Activity :: An exact transcription of all the entries is needed; pictures stay out.

Page-level text extractions:
________________________
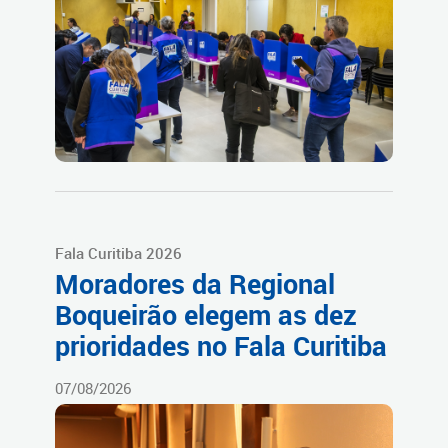
Fala Curitiba 2026
Moradores da Regional
Boqueirão elegem as dez
prioridades no Fala Curitiba
07/08/2026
________________________
Finished task ::
Fala Curitiba 2026
Moradores da Regional
Boqueirão elegem as dez
prioridades no Fala Curitiba
07/08/2026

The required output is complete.